The California Civil Code requires a preliminary notice to be served on an owner within 20 days of beginning work or supplying materials. In short, if you fail to do so, you risk losing part or all of your claim against the property owner, based on the dates you provide work/materials and the date you serve the preliminary notice. This does not affect your legal claims against your direct debtor.
his is still the standard method for notice…but send it certified mail, return receipt requested.
The 90-90 Rule
Post-project rules of enforcement can be easily remembered as the “90-90 Rule.”
After the project is completed, you typically have a 90-day window (30 days in some instances) in which to record a mechanic’s lien against the property at the County Recorder’s Office. However, where only recording used to be sufficient, you must now also service a Notice of Lien to the owner and/or the construction lender or general contractor (Civil Code Sec. 3084). Failure to do so will deem your mechanic’s lien unenforceable. Just remember that, if you were the owner, you’d want to have up-front notice rather than being blind-sided.Assuming you properly record and serve your lien and notice, you then have 90 days in which to file suit against the property or your lien effectively goes stale and must be withdrawn. However, as of January 1, 2011, you must also record with the County Recorder what’s called a “lis pendens,” or action against the property, within 20 days of recording (Civil Code Sec. 3146).

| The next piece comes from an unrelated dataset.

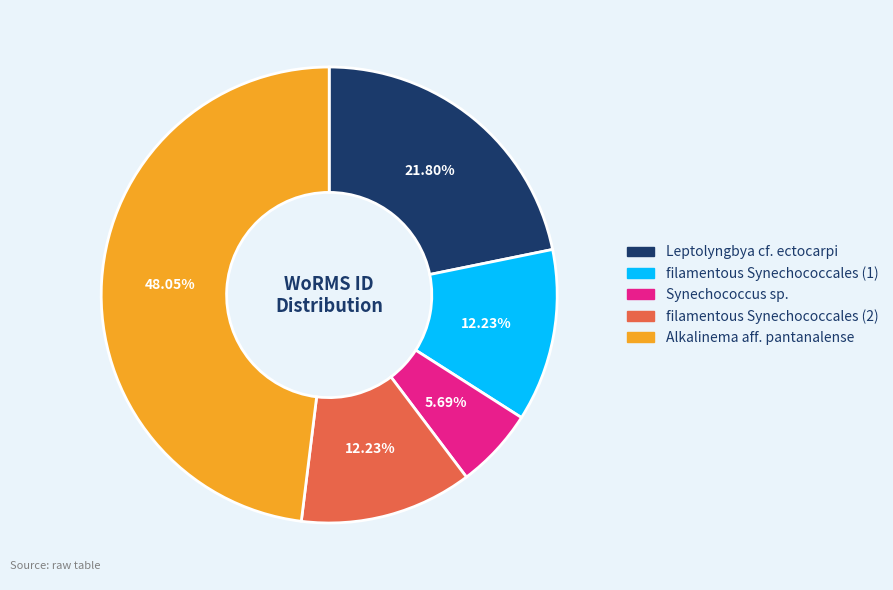

How many segments does this pie chart have?

5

This is intended to put all purchasers and lenders on notice of your claim against the subject property. Though this recording used to be optional (any attorney worth his salt recorded them every time), it is now mandatory and any delay, even within the 20-day period, can cause your claim to become subordinate to a sale or encumbrance that occurs prior to this lis pendens recording. Failure to comply may result in seemingly unfair consequences.

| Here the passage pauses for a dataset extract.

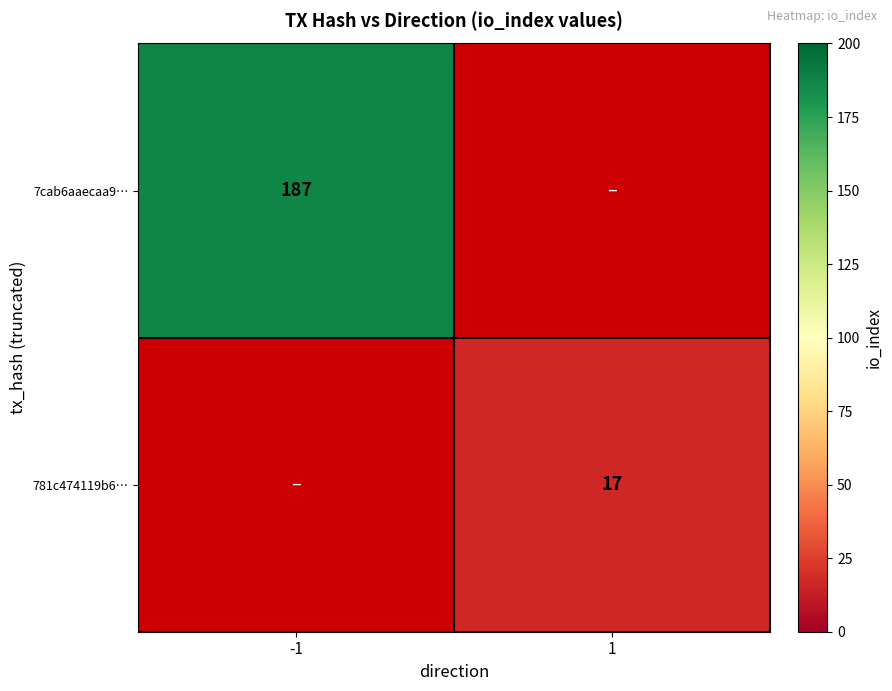

At how many categories does at least one series exceed 170?

1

Typically, your attorney will handle these timelines for you on the back end. However, most companies handle the preliminary notices themselves, so it’s important that company principals and their clerical staff handling the project files are aware of these changes. Don’t wait until Day 88, or 91 for that matter to contact your lien filing service or your attorney…they probably won’t be able to do anything for you at that point.